World June 2, 2026 12:30 PM

Ecopetrol Union Begins 24-Hour Strike Amid Stalled Bargaining Talks

USO halts work at Colombia's state oil firm after talks show no progress; company says operations protected by contingency measures

By Maya Rios

Colombia's main oil-sector union, USO, initiated a 24-hour strike against state-run Ecopetrol, citing a deadlock in collective bargaining negotiations after 25 days of talks. The union represents 25,000 workers at Ecopetrol and its contractors and is pressing for multi-year pay increases, reduced working hours and expanded benefits projected to carry very large costs. Ecopetrol says it remains open to talks and has enacted contingency plans to preserve operations.

Ecopetrol Union Begins 24-Hour Strike Amid Stalled Bargaining Talks

Key Points

  • USO launched a 24-hour strike at Ecopetrol starting 0500 local time (1000 GMT) over a deadlock in collective bargaining negotiations.
  • The union represents 25,000 workers employed directly by Ecopetrol and its contractors and reports no progress after 25 days of talks, with 14 days left in the current negotiation stage.
  • USO's demands include a first-year pay rise of inflation plus 20%, annual increases of inflation plus 10% for the next four years, shorter working hours, and expanded health and education benefits; the benefits proposal is estimated to cost about 90 trillion pesos.

Colombia's principal union at the state oil company Ecopetrol commenced a 24-hour stoppage on Tuesday, protesting what it described as a breakdown in negotiations over a new collective bargaining agreement.
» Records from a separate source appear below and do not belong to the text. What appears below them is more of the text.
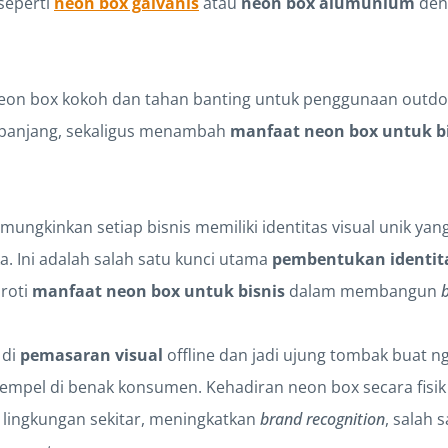
seperti
neon box galvanis
atau
neon box alumunium
den
n neon box kokoh dan tahan banting untuk penggunaan outd
a panjang, sekaligus menambah
manfaat neon box untuk b
ngkinkan setiap bisnis memiliki identitas visual unik yan
. Ini adalah salah satu kunci utama
pembentukan identita
roti
manfaat neon box untuk bisnis
dalam membangun
 di
pemasaran visual
offline dan jadi ujung tombak buat n
empel di benak konsumen. Kehadiran neon box secara fis
di lingkungan sekitar, meningkatkan
brand recognition
, salah 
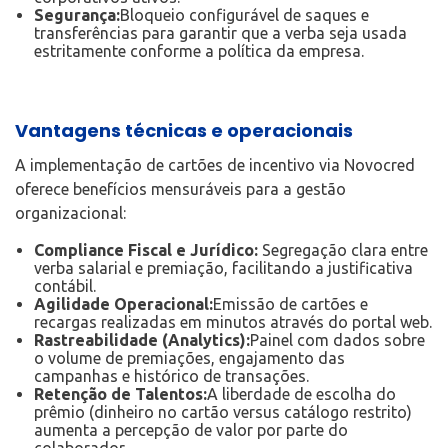
Segurança:
Bloqueio configurável de saques e
transferências para garantir que a verba seja usada
estritamente conforme a política da empresa.
Vantagens técnicas e operacionais
A implementação de cartões de incentivo via Novocred
oferece benefícios mensuráveis para a gestão
organizacional:
Compliance Fiscal e Jurídico:
Segregação clara entre
verba salarial e premiação, facilitando a justificativa
contábil.
Agilidade Operacional:
Emissão de cartões e
recargas realizadas em minutos através do portal web.
Rastreabilidade (Analytics):
Painel com dados sobre
o volume de premiações, engajamento das
campanhas e histórico de transações.
Retenção de Talentos:
A liberdade de escolha do
prêmio (dinheiro no cartão versus catálogo restrito)
aumenta a percepção de valor por parte do
colaborador.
The strike began at 0500 local time (1000 GMT), according to USO union president Martin Ravelo.

USO, which represents workers directly employed by Ecopetrol and those working for its contractors, said its membership totals 25,000. Ravelo told Reuters the union had seen no movement on its proposals after 25 days of bargaining and noted there were 14 days remaining before the current phase of direct negotiations would expire.

In a prior post on X, the union accused an Ecopetrol executive of not responding to its proposals and of delaying the talks. Ecopetrol, in turn, said it remained willing to engage in dialogue and had put a contingency plan into action aimed at protecting staff and keeping operations running.

"The company has implemented the necessary operational measures at its facilities and workplaces to ensure continuity of the essential public service under its responsibility and to mitigate any possible operational impact," Ecopetrol said in a statement.

On the ground, workers at Ecopetrol's Barrancabermeja refinery told Reuters that access to the industrial complex had been restricted as the stoppage took effect.

Sources within the company outlined the core elements of USO's demands. The union is seeking a pay increase for unionized employees equal to inflation plus 20% in the first year of the new agreement. For each of the following four years, the union is requesting raises equivalent to inflation plus 10%, together with shorter working hours.

USO is also asking for expanded health and education benefits for workers. Company sources estimated that that proposal could carry a cost on the order of 90 trillion pesos, which is given as $25.28 billion in the figures cited by the parties.

The stoppage and the positions on the table leave the two sides in a standoff as the clock runs down on the current negotiation period. Ecopetrol's contingency measures are intended to limit operational effects, while the union has taken direct action to pressure the company amid what it says is an absence of progress.


Context note: The parties remain engaged in a formal negotiation process, with the union continuing to press its wage, hours and benefits proposals and the company signaling openness to continued dialogue while protecting operations.

Risks

  • Operational disruptions - Restricted access at the Barrancabermeja refinery and the strike action could impede day-to-day operations despite company contingency plans (impacts oil and gas operations).
  • Prolonged negotiation deadlock - Failure to make progress within the remaining 14 days of the negotiation stage could extend labor unrest and heighten operational uncertainty (affects energy production and supply chains).
  • Financial burden of benefit demands - The union's proposal for broader health and education benefits could entail extremely large costs if accepted, presenting balance sheet and cash flow implications (impacts corporate finances and potentially the wider energy sector).